Postgres Write-Ahead Log Usage
Last updated May 16, 2022
Table of Contents
Heroku Postgres utilises write-ahead logging as part of Continuous Protection, Heroku Postgres utilises continuous WAL archival to external, reliable storage.
This article covers how WAL is used, issues that can arise when the rate of WAL generation is greater than the rate of WAL archival, and strategies to avoid generating too much WAL.
What is Write-ahead Logging?
Write-ahead logging (WAL) is a core part of enabling Postgres’ durability and data consistency guarantees. All changes are written to this append-only log first, then propagated to the data files on disk.
There are exceptions to this, such as temporary and unlogged tables, where changes are not written to the WAL first, making them non-crash safe and non-replicatable.
Heroku Postgres persists WAL files to local disk first. If the WAL capacity fills completely, the database shuts down and will be at risk of data loss.
Generally speaking, Postgres generates WAL when performing write operations (e.g. INSERT
, UPDATE
etc). WAL capacity runs low when the rate of WAL generation exceeds the rate of WAL archival off-disk, or very high database load results in lower throughput for the archiver.
What can I do?
Monitor WAL Capacity
In the Heroku Postgres Metrics Logs Heroku emits a sample#wal-percentage-used
metric. A healthy database will have this at 0.75
or lower. Above 0.75
Heroku will automatically limit connections to the Heroku Postgres instance.
When connections are limited, Heroku emits an additional log line, with the following structure:
source=DATABASE_URL addon=postgresql-rugged-12345 sample#wal-percentage-used=0.88 sample#max-connections=120 message=Database WAL usage is too high, throttling connections.
Some Heroku Add-on partners who provide monitoring can help with graphing and alerting on the sample#wal-percentage-used
metric and the appearance of the additional log line.
Reduce WAL Generation
WAL generation can be reduced by limiting the rate of writes to Heroku Postgres. Some strategies are listed below. Which strategies are used are dependent on the specific workload, so Heroku is unable to provide detailed instructions for all strategies.

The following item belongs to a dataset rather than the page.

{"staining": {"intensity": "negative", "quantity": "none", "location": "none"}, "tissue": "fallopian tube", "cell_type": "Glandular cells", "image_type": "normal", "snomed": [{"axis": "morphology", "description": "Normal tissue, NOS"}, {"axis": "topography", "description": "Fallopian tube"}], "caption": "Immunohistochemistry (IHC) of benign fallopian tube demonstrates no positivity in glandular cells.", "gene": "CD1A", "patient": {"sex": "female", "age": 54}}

Use Postgres partitioning to split up larger tables
For any database with larger tables, using Postgres native partitioning to split up large tables into smaller ones can help significantly. This allows you to remove and archive data by manipulating whole partitions rather than subsets of tables, which vastly decreases the amount of WAL produced.
Use DROP
and TRUNCATE
for deleting data in bulk
For datasets where a range, such as “the last N days/weeks/months”, is kept and periodically deleted, use table partitioning and partition by time range, then use Postgres DROP
or TRUNCATE
to remove partitions. DROP TABLE
and TRUNCATE
generate a very small amount of WAL that is not proportional to the amount of data removed, whereas DELETE
will generate an amount of WAL proportional to the amount of data removed.
Do not delete and then reinsert the same data
A pattern Heroku has seen in Heroku Postgres customers who regularly exhaust WAL capacity is continually deleting a large proportion of their data, then reimporting it from an external source. This generates a very large amount of WAL, both for the delete and the re-insert. Instead prefer only updating or inserting rows that have actually changed.
Batch large volume writes
Heroku strongly recommends the use COPY
and other mechanisms to bulk insert data, over using INSERT
directly. Manipulating one row per query causes an amplification of the WAL produced.
The Postgres documentation on populating as database has more information on using COPY
for bulk inserts, as well as some other best practices for bulk data imports. Not all of the advice is applicable to Heroku Postgres.
Disable triggers causing write amplification
Postgres triggers are a powerful tool, but they can lead to write amplification, where a write to one table can cause many writes to other ones. This is not a good pattern if you need to update a large amount of data. It may be preferable to disable triggers when performing data loading/large amounts of writes. This can be done via ALTER TABLE <table> DISABLE TRIGGER <trigger name>
for a specific trigger, or ALTER TABLE <table> DISABLE TRIGGER all
for all triggers.
Do not use a Postgres as an object store
Postgres is a transactional relational database, designed for on-line transactional processing of data – it is not designed to be an object store. As a result, storing binary data and very large amounts of text/JSON/JSONB in a single column is an anti-pattern.
Use temporary or unlogged tables for data loading
If loading a very large amount of data, it may be helpful to “stage” the data in tables that are not written to WAL. This has some risks, as these are not crash safe tables, but can be a useful tool as part of an Extract-Transform-Load process.
You can create temporary tables using CREATE TEMPORARY TABLE
, and unlogged tables with CREATE UNLOGGED TABLE
.
Ensure follower parity
Heroku Postgres followers can be up 2 plans lower than the leader. A mismatch of plan sizes increases the chances of the follower being unable to keep up with WAL playback.